Tuesday 22 March 2016

Dying sun caught tearing apart its own asteroids (Science)

The Kepler Space Telescope has detected disintegrating asteroids orbiting a white dwarf, the type of burned-out star our sun will become about 8 billion years from now. The discovery explains why some white dwarfs have heavy elements on their surfaces and also gives us a possible preview of Earth's grisly fate.
"It's really amazing," says Jay Holberg, an astronomer at the University of Arizona in Tucson, who was not involved in the discovery. "We've never seen this before for a white dwarf."
A typical white dwarf is nearly as massive as the sun but only slightly larger than Earth, so the star exerts a strong gravitational pull at its surface: Drop a rock from a height of 1 meter and it would hit the star at thousands of kilometers per hour. The strong gravitational force should also yank all elements heavier than helium beneath the star's surface, yet the surfaces of many white dwarfs nevertheless possess heavy elements, suggesting that asteroids deposit elements such as silicon and iron.
Now, for the first time, researchers have seen this scenario unfold. Andrew Vanderburg, an astronomer at the Harvard-Smithsonian Center for Astrophysics, was analyzing data from Kepler, which detects planets when they block the light of their sun. "One of the white dwarfs suddenly popped up with this really intriguing signature," Vanderburg says. As his team reports online today in Nature, the white dwarf, located in the constellation Virgo and named WD 1145+017, has at least one, and probably several, asteroids that are disintegrating. As a debris cloud from each asteroid passes between us and the star, Kepler detects a dimming of the star's light.
"It's fascinating," says astronomer Michael Jura of the University of California, Los Angeles, who was not part of the discovery team. "They've actually caught in the act the process of some asteroid breaking into pieces, being disrupted by the white dwarf host star."
Indeed, the star itself is the asteroids' enemy. Its gravity has torn them asunder, and its light is vaporizing their rock. The asteroids are so close to the star that they revolve in just 4.5 to 4.9 hours; Vanderburg estimates they are roughly the size of Ceres, the largest asteroid between the orbits of Mars and Jupiter.

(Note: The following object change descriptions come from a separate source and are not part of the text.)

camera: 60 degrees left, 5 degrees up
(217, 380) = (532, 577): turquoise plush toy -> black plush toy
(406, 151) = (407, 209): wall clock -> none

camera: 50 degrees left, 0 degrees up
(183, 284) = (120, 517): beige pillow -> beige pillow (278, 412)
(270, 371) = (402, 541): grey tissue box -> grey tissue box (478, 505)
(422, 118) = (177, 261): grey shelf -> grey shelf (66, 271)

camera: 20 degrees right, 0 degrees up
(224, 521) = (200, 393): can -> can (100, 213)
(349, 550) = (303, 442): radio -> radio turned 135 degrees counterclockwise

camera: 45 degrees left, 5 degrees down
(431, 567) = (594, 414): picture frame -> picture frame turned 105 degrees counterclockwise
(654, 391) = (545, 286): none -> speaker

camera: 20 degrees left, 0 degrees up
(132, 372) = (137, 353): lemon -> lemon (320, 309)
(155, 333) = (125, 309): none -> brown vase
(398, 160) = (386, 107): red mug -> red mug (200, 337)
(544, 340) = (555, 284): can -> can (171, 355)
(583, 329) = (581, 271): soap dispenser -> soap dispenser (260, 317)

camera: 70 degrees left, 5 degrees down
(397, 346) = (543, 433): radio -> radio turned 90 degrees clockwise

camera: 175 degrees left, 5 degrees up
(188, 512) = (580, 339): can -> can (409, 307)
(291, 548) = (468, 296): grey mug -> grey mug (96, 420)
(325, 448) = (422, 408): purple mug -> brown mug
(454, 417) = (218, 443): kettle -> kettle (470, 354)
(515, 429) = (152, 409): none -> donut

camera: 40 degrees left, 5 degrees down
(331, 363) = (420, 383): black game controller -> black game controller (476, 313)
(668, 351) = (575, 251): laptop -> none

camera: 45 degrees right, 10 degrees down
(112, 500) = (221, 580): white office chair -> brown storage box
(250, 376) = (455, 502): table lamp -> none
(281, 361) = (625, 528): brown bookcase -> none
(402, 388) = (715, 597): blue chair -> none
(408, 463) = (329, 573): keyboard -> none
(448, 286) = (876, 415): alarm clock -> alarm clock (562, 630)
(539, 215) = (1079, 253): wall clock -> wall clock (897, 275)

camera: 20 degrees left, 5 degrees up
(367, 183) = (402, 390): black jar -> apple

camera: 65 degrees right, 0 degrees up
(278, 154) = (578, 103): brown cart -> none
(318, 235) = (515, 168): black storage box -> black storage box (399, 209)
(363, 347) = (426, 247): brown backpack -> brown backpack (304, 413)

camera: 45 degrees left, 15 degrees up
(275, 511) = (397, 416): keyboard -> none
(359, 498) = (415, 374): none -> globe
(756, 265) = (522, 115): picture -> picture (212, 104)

Billions of years from now, our sun will expand into a red giant, engulfing and incinerating Mercury and possibly Venus and Earth. Then the red sun will eject its outer layers and expose its hot core, which will contract into a white dwarf. Even if the sun never engulfs Earth, the drama may destabilize orbits in the solar system so that asteroids crash into our world and grind it up. Thus, the newly discovered asteroids could conceivably be the wreckage of a planet that once resembled our own.